In the past, most retailers didn’t know their customers very well. Despite having regular customers, retailers focused on their products, supply chain, and getting items on the shelf. The hope was that by piling products high, people would buy them, without knowing their customers' exact needs.
Today, customer behavior analytics let retailers learn more about who’s shopping in their store and online. Personalization and a customer-centric outlook have become key to retail success, and 80% of companies have seen an uplift in sales after implementing personalization. For retailers, technology such as loyalty card schemes and payment tokens have made ‘knowing your customer’ possible.
Previously, medium or large retailers couldn’t achieve the level of customer personalization of small, individual stores.
Take your local farmer’s shop, for example. The shop owner can build a relationship with his regular customers, understand the average basket contents and size, and tailor the shopping experience to retain their patronage. These customers are more likely to return to the store.
Now, retailers with hundreds of stores can unlock this need to use their data and analyze customer behavior at scale to unlock the power of this personalization.

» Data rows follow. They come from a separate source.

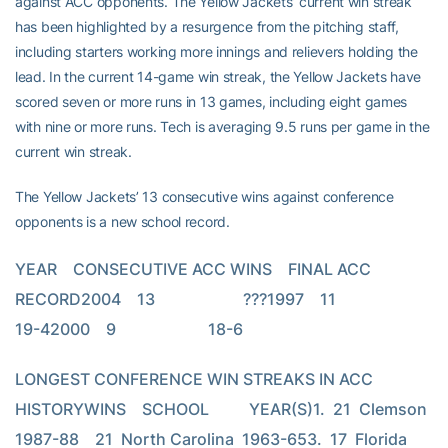
against ACC opponents. The Yellow Jackets’ current win streak
has been highlighted by a resurgence from the pitching staff,
including starters working more innings and relievers holding the
lead. In the current 14-game win streak, the Yellow Jackets have
scored seven or more runs in 13 games, including eight games
with nine or more runs. Tech is averaging 9.5 runs per game in the
current win streak.
The Yellow Jackets’ 13 consecutive wins against conference
opponents is a new school record.
YEAR    CONSECUTIVE ACC WINS    FINAL ACC 
RECORD2004    13                      ???1997    11                      
19-42000    9                       18-6
LONGEST CONFERENCE WIN STREAKS IN ACC 
HISTORYWINS    SCHOOL          YEAR(S)1.  21  Clemson         
1987-88    21  North Carolina  1963-653.  17  Florida 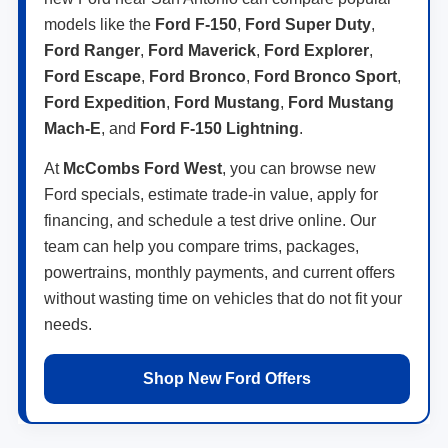
models like the
Ford F-150
,
Ford Super Duty
,
Ford Ranger
,
Ford Maverick
,
Ford Explorer
,
Ford Escape
,
Ford Bronco
,
Ford Bronco Sport
,
Ford Expedition
,
Ford Mustang
,
Ford Mustang
Mach-E
, and
Ford F-150 Lightning
.
At
McCombs Ford West
, you can browse new
Ford specials, estimate trade-in value, apply for
financing, and schedule a test drive online. Our
team can help you compare trims, packages,
powertrains, monthly payments, and current offers
without wasting time on vehicles that do not fit your
needs.
Shop New Ford Offers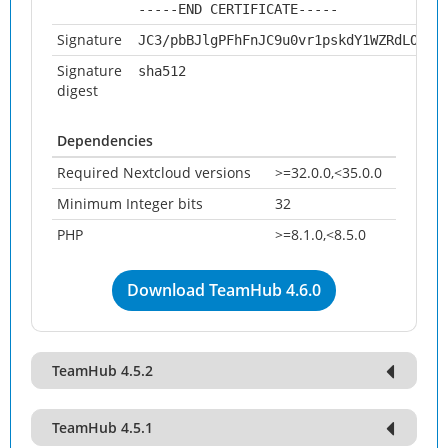
-----END CERTIFICATE-----
Signature
JC3/pbBJlgPFhFnJC9u0vr1pskdY1WZRdLOSwH
Signature
sha512
digest
Dependencies
Required Nextcloud versions
>=32.0.0,<35.0.0
Minimum Integer bits
32
PHP
>=8.1.0,<8.5.0
Download TeamHub 4.6.0
TeamHub 4.5.2
TeamHub 4.5.1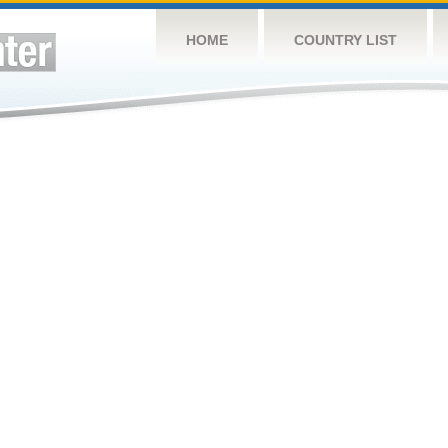
HOME
COUNTRY LIST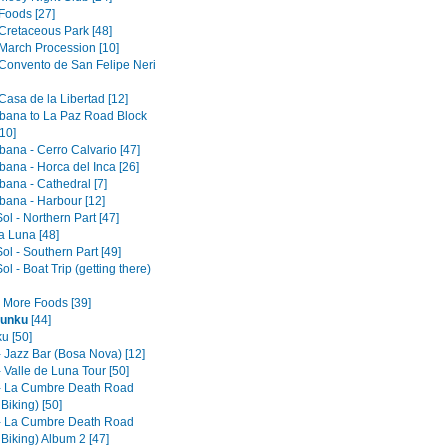
Foods [27]
 Cretaceous Park [48]
 March Procession [10]
 Convento de San Felipe Neri
Casa de la Libertad [12]
ana to La Paz Road Block
10]
ana - Cerro Calvario [47]
ana - Horca del Inca [26]
ana - Cathedral [7]
ana - Harbour [12]
Sol - Northern Part [47]
la Luna [48]
Sol - Southern Part [49]
Sol - Boat Trip (getting there)
- More Foods [39]
unku
[44]
u [50]
- Jazz Bar (Bosa Nova) [12]
 Valle de Luna Tour [50]
- La Cumbre Death Road
 Biking) [50]
- La Cumbre Death Road
 Biking) Album 2 [47]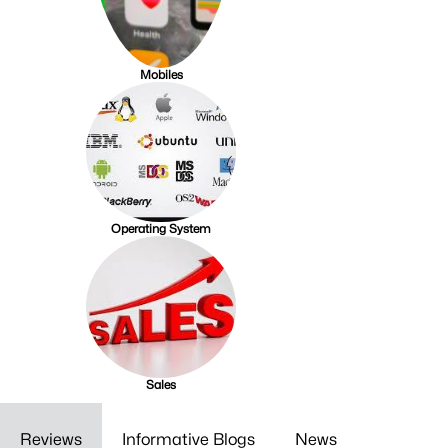
Mobiles
Operating System
Sales
Reviews
Informative Blogs
News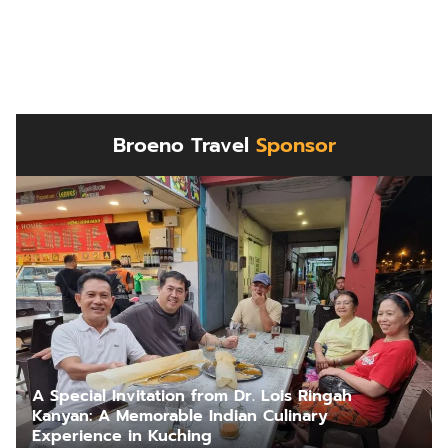
Broeno Travel
Sponsor
A Special Invitation from Dr. Lois Ringah
Kanyan: A Memorable Indian Culinary
Experience in Kuching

When you know what customers like, don’t like, and what they might like – you can target your marketing to them. This could be by providing relevant emails, coupon at till, or adjusting your marketing campaigns to be suitable for them.
When you tailor the customer experience to relevant products, it improves the buyer-seller relationship. Customers feel like you know them, which is proven to increase loyalty and spending. And shoppers feel rewarded for shopping at your store.
John Smith visits a retailer for the first time. He pays with cash. He hasn’t swiped a loyalty card. The only thing the retailer learns is what products he bought, his basket size, and transaction information (such as location or time.)
Customer behavior analytics can segment baskets, recognize what products John purchased, and understand how they are relevant. For example, if John purchased flour, butter, eggs, and sugar, you could provide a coupon at till for products from the baking category. This is beneficial because it’s more likely to be relevant to John’s buying behavior. This is better than no marketing at all or giving the same offer to every customer.
John Smith visits a retailer for the first time. He’s an unknown customer because he’s not engaged in a loyalty program. He pays with a debit card or credit card. The retailer can still learn more about John by using a payment token.
A payment token recognizes the card used by a customer in a transaction. Many shoppers will use the same card each time they visit a store, leaving a trail of data. As this is John’s first time visiting the store, the payment token is a proxy payment token. It can be used to provide marketing, such as coupon at till, that is as relevant as possible to John based on the basket he purchased today.
Retail loyalty card engagement has become tougher in recent years. Payment tokens have offset this loss by letting retailers analyze visits to their stores without the costs of running a loyalty scheme. This analysis is anonymized, but still lets retailers understand their performance. John isn’t identified, so cannot be contacted via personalized marketing channels. However, he is still able to receive coupons at till, which are delivered to him with his receipt (without identifying John). Importantly this follows GDPR legislation.
John Smith visits repeatedly. He is a known customer because he uses the same method of payment each time. He doesn’t sign up for a loyalty card scheme.
As John uses the same payment card each time he shops, the retailer can create a payment token and join his transactions over time, again without having the ability to identify him.
Using the token, the retailer can provide coupons at till to John (without knowing who he is), based on the contents of all of the baskets paid for by the same payment card. So, it can tailor marketing or offers to be even more relevant than they were before. For example, John purchases flour every time he visits. You can provide a coupon at till that gives him a discount on the same product next time, or a discount when he bulk buys it.
John Smith visits the same retail store for a year. A payment token has recognized him as a known customer, but last week, he signed up for a loyalty card scheme.
Customer behavior analytics can link John’s payment token data and his loyalty card data. This gives your retailer a much better picture of John, empowering you to personalize marketing communications immediately.
If he signs up to provide his email address and requests to receive his receipts electronically, then retailers can provide John with a digital receipt every time he shops. This can include content-rich emails with relevant information, for example marketing content about baking recipes. If he opts-in to receive marketing, he will receive offers in his digital receipts and ongoing marketing promotions.
The historical information from his 1:1 payment token can contribute too. For example, you could reward his spending, tailor discounts for products that he likes, or send marketing that could encourage him to increase his typical basket size. People are 40% more likely to spend more than they planned to when they identify their shopping experience as highly personalized. That’s why personalization is one of the greatest opportunities for retailers to maximize their profits.
Customer behavior analytics enable retailers to build better rapport with their customers. It can help you boost loyalty, drive more sales, and deliver more relevant offers.
However, behavior analytics can also inform operational strategies too. From what products to stock on your shelves to what promotions to run, behavior analytics can help retailers eliminate guesswork and make better decisions.